Les Vendredis du Vin # 4: Oxydatif? Et alors? Allocution présidentielle.
Et voilà, c'est aujourd'hui qu'on ramasse les copies. Le vin oxydatif a coulé à flots durant tout ce mois de juin 2007, espérons que cela aura inspiré les participants. En ce qui me concerne, j'ai fait une descente de cave en aveugle, puisque, comme chacun sait, tous les vins de ma cave sont oxydatifs. Y compris les vins d'Alsace, les Bordeaux, les vins de Bourgogne. Et même les vins du Jura, c'est dire!
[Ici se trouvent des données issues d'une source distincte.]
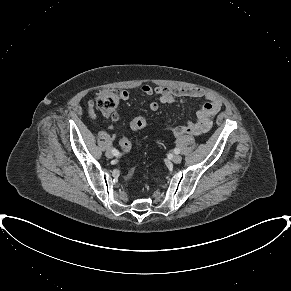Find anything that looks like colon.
<instances>
[{
  "label": "colon",
  "mask_w": 291,
  "mask_h": 291,
  "mask_svg": "<svg viewBox=\"0 0 291 291\" xmlns=\"http://www.w3.org/2000/svg\"><path fill=\"white\" fill-rule=\"evenodd\" d=\"M121 92L106 90L102 91L97 97V106L103 111H111L116 108L119 103ZM147 122L143 117H136L131 122V128L134 130L142 129L146 126ZM120 147L123 154L129 153L131 150V142L127 138H122Z\"/></svg>",
  "instance_id": "1"
}]
</instances>
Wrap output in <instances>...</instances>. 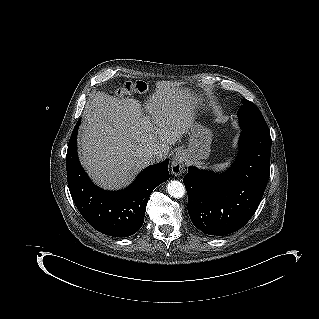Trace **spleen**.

Au début, je pensais n'ouvrir aucun clavelin, pour laisser mes sujets s'exprimer sur celui-là, de sujet. Et puis il y a eu une belle occasion, avec le passage dans l'Est de Lisa Roskam et Laurent Baraou. Un véritable G3 avant l'heure, et je me devais de leur proposer un vin à la hauteur de l'évènement. Tellement émouvant que je ne peux pas non plus m'empêcher d'en faire le commentaire. Mais auparavant, un mini tour de France, Suisse incluse, de l'oxydation volontaire et ménagée, pour le plaisir des papilles.
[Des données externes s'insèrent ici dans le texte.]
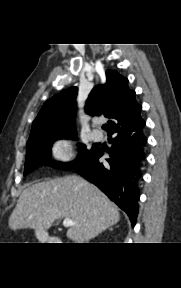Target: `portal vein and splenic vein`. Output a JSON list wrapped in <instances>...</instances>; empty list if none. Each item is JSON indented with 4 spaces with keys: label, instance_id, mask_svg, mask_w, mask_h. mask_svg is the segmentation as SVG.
I'll return each instance as SVG.
<instances>
[{
    "label": "portal vein and splenic vein",
    "instance_id": "portal-vein-and-splenic-vein-1",
    "mask_svg": "<svg viewBox=\"0 0 181 288\" xmlns=\"http://www.w3.org/2000/svg\"><path fill=\"white\" fill-rule=\"evenodd\" d=\"M63 225H64V227H71V226H73L75 224H74V222L71 219L64 218Z\"/></svg>",
    "mask_w": 181,
    "mask_h": 288
}]
</instances>
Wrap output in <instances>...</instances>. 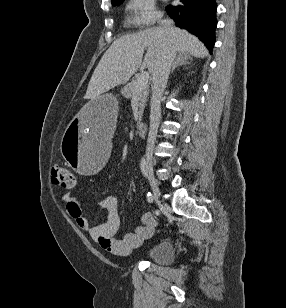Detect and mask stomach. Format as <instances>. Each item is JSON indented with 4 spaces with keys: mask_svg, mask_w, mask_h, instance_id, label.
Listing matches in <instances>:
<instances>
[{
    "mask_svg": "<svg viewBox=\"0 0 286 308\" xmlns=\"http://www.w3.org/2000/svg\"><path fill=\"white\" fill-rule=\"evenodd\" d=\"M118 97L107 93L91 97L72 122H65L64 140L59 149L66 164L79 174H100L111 156L110 133H119Z\"/></svg>",
    "mask_w": 286,
    "mask_h": 308,
    "instance_id": "obj_1",
    "label": "stomach"
}]
</instances>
Alsace Sylvaner 2004 cuvée rare, domaine Hurst
Il s'agit d'un Sylvaner rose récolté en surmaturité et élevé pendant deux ans en cuve. Sa robe tire sur l’acajou clair. Son nez surmaturé évoque l’amande, le coing, le miel, le tabac à pipe, sa bouche posséde du peps, une pointe de perlant qui disparaît rapidement à l’aération, et de la minéralité, sur un équilibre demi sec assez frais, agréable et étonnant. Belle richesse et finale plutôt sèche, sans sucrosité marquée, j’aime beaucoup ! A l’aération longue (dégustation sur plusieurs jours), le vin prend nettement des notes de fruits secs et de coing, mettant ainsi en avant son caractère oxydatif indéniable.
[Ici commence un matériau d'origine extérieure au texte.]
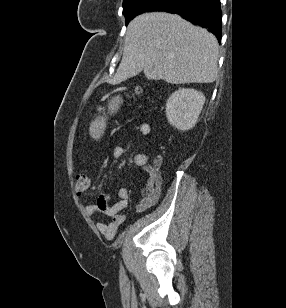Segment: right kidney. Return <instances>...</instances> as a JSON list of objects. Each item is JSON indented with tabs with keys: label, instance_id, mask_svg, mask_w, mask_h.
I'll return each instance as SVG.
<instances>
[{
	"label": "right kidney",
	"instance_id": "1",
	"mask_svg": "<svg viewBox=\"0 0 286 308\" xmlns=\"http://www.w3.org/2000/svg\"><path fill=\"white\" fill-rule=\"evenodd\" d=\"M205 102V96L194 89H179L166 103L168 122L177 129L188 130L195 126Z\"/></svg>",
	"mask_w": 286,
	"mask_h": 308
}]
</instances>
Le Jaune, Touraine Azay le Rideau 2003, Guillaume Descroix
Nez sur la pomme verte, oxydatif forcément, avec une pointe de noix fraiche. Pourtant, impossible
d'évoquer un savagnin sur ce nez-là! La bouche possède du gaz et du sucre résiduel. Késako? Du ch'nin! Equilibre improbable, et pourtant pas bancal du tout. Peut-être juste encore un peu dissocié, mais la chaleur de 2003 en est ainsi vivifiée. Tout déconcertant qu'il puisse paraitre, ce vin affiche une grande personnalité qui n'est pas dépourvue de charme. Une bouteille doublement collector, puisque entièrement manuscrite, à mon intention, l'étiquetage officiel n'étant pas prêt au moment de l'achat de ce flacon.
Fièvre Jaune 2004, Domaine de la Comtesse Eldegarde, Genève
Il s'agit d'un Chardonnay genevois élevé 3 ans sous voile, au nez croquant sur la pomme verte et à la bouche ronde et gourmande, avec une belle longueur et une jolie rétro sur les fruits secs. Un oxydatif d'école, et également un véritable collector qui devrait faire des petits autour du Grand Lac, puisque le Savagnin est en train d'y faire une entrée que l'on espère remarquable, à défaut d'être pour l'instant remarquée, car très confidentielle.
Delphine de Margon 2001, Dernière cueillette, VDP des Côtes de Thongue
Direction le Sud pour un Chardonnay du domaine de l'Arjolle récolté en surmaturité et élevé sans
ouillage, à la recherche de ce caractère oxydatif si particulier. Après quelques années supplémentaires de cave, la robe clignote au jaune doré. Le nez embaume dans un registre de vieille cire, de caramel, de miel et d'amandes grillées. La bouche est riche, large, puissante, rendue digeste par l'oxydation ménagée et ce, malgré un degré alcoolique affiché plutôt élevé. La chaleur sudiste s'assagit, pas une once de lourdeur, le vin reste frais en bouche, l'acidité équilibrant bien l'ensemble. Une expérience émouvante, à laquelle je ne suis pas insensible, loin de là! Un vin de caractère, à réserver à des mets riches, ou à siroter là, tout seul, maintenant, devant son ordinateur, et laisser nonchalamment courir ses doigts sur le clavier...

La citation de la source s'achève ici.